Soldier jailed, discharged for nine-month absence from unit
YONGSAN GARRISON, South Korea — A U.S. soldier was sentenced to five months of confinement and a bad conduct discharge during a court-martial Friday on charges he was absent without leave from his unit for more than nine months.
Kenneth H. Gore Jr., of the 8th U.S. Army, also was reduced from the rank of E-2 to E-1 during the half-day court proceeding.
Gore pleaded not guilty to violating Article 85 of the Uniform Code of Military Justice — desertion. But he pleaded guilty to the lesser-included charge of absent without leave with apprehension.
The soldier chose to face trial by judge alone.
Col. Patrick J. Parrish, chief judge for the 6th Judicial Circuit, had sentenced Gore to six months of confinement but a pre-trial agreement limited the sentence to five months.
During questioning, Gore told Parrish he had married a South Korean woman in early 2005 but had problems getting her a visa to return with him to the United States.
Gore said he had submitted an extension package to stay in South Korea so he could work the issue but the Army denied his request. A second request also was denied, he said, which led him to decide to stop reporting for duty so he could get her “paperwork processed.”
“I thought it would take anywhere between a couple a days and a week,” he stated in court Friday.
Instead, Gore holed up in an off-base apartment until January 2006 while his wife worked to support them, he said.

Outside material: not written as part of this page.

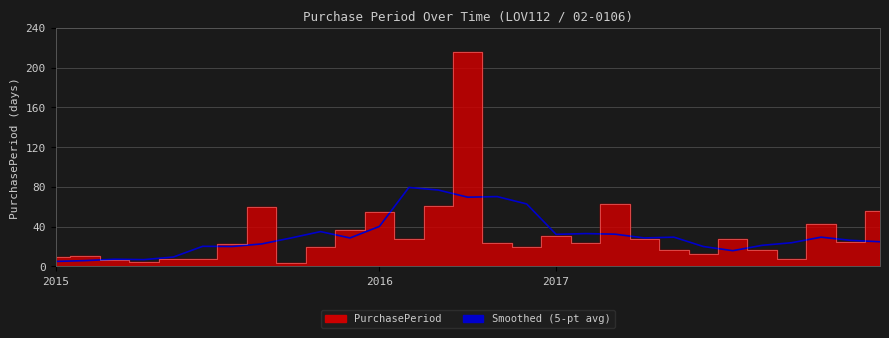

What is the difference between the values at 7 and 13?

54.2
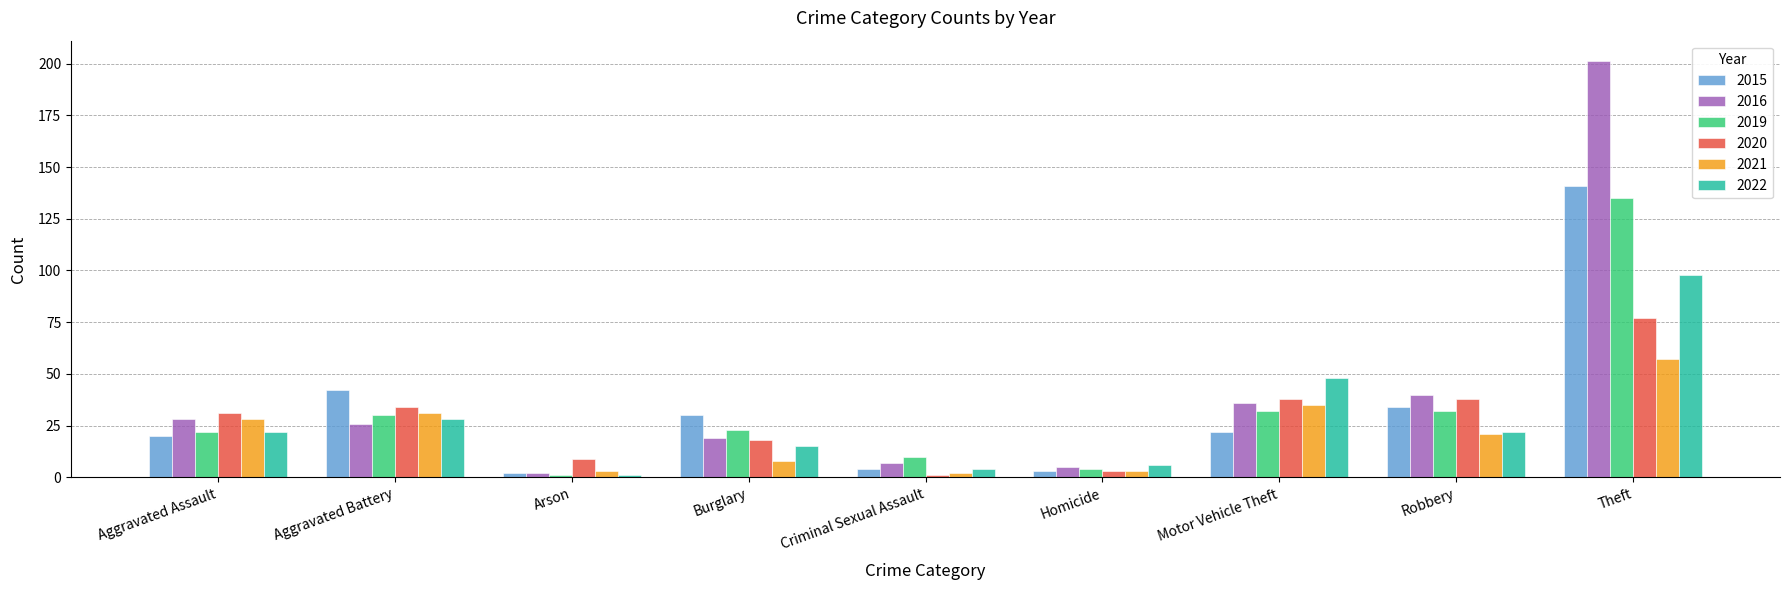

What are all the series names shown in the legend?

2015, 2016, 2019, 2020, 2021, 2022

On Jan. 3, Gore said, his wife called military authorities and told them his whereabouts. A military investigator and Korean National Police who responded found Gore hiding in a closet, he said.

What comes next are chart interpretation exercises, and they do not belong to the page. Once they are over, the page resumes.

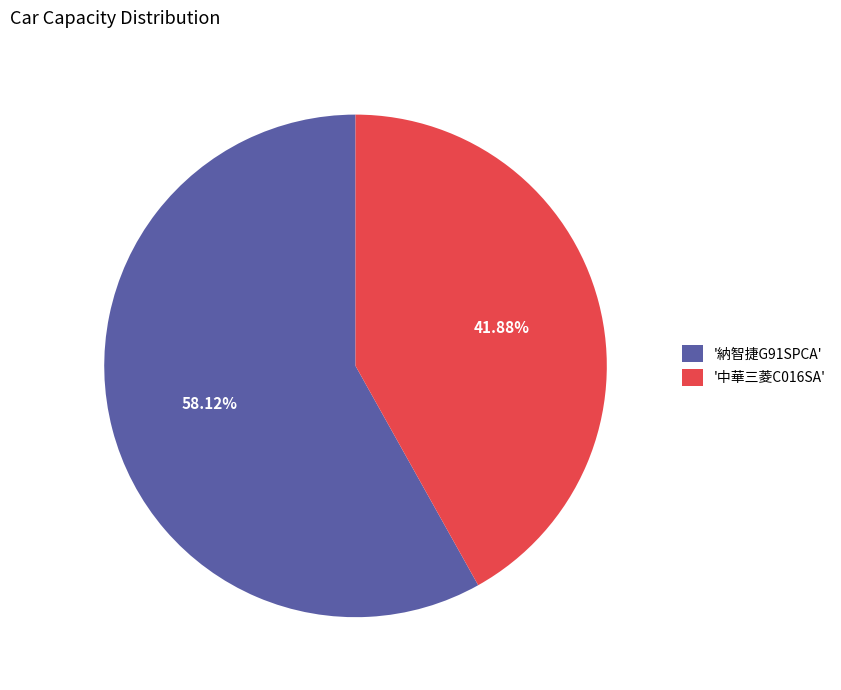

Do '中華三菱C016SA' and '納智捷G91SPCA' together represent more than half of the pie?

Yes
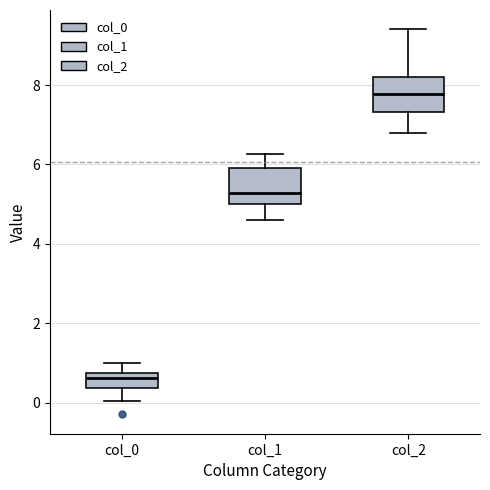

Reading left to right, transcribe this box plot: for each box, give where its median line is, the range the box spans, and where its two whiskers end, as read against the y-axis. The values are not printed on the chart, so give them approximately, as read against the axis.

col_0: median 0.6, box 0.4 to 0.8, whiskers 0.0 to 1.0
col_1: median 5.2, box 5.0 to 6.0, whiskers 4.6 to 6.2
col_2: median 7.8, box 7.4 to 8.2, whiskers 6.8 to 9.4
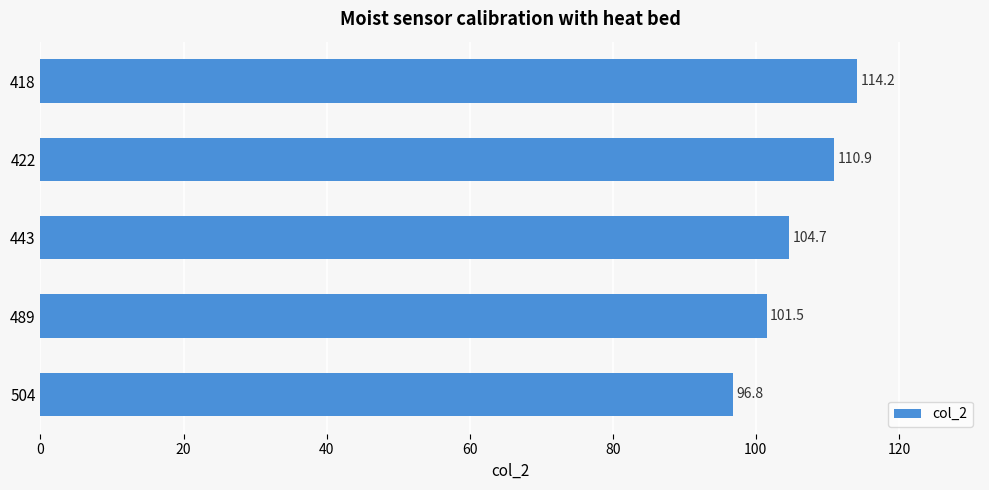

Is it true that the value at 418 is 114.2?

True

When Parrish asked Gore why he thought the authorities had come to the apartment, the soldier answered, “to arrest me … for being AWOL.”
Gore apologized during an unsworn statement to the court and said, “I let everyone down.”

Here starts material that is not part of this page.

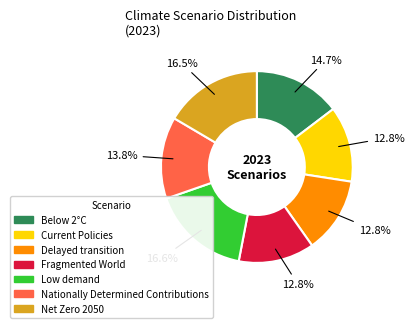

Count the number of slices in the pie.

7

“I created my own prison” in having to hide in the apartment, he said.
Prosecutor Capt. Rochelle Howard sought a 10-month sentence and a dishonorable discharge.
Gore broke his contract with the service, Howard argued, and “put his family in front of the Army.”
“Frankly, your honor, he owes the government 10 months.”
But defense attorney Capt. Jack Ko said a dishonorable discharge would be “highly inappropriate considering the circumstances.”
Ko said Gore was a young soldier — only 20 at the time he left — whose intentions were good.
“A few days turned into weeks, then months,” Ko said, leaving Gore to dig himself deeper and deeper into trouble.
Ko sought 30 days of confinement for Gore.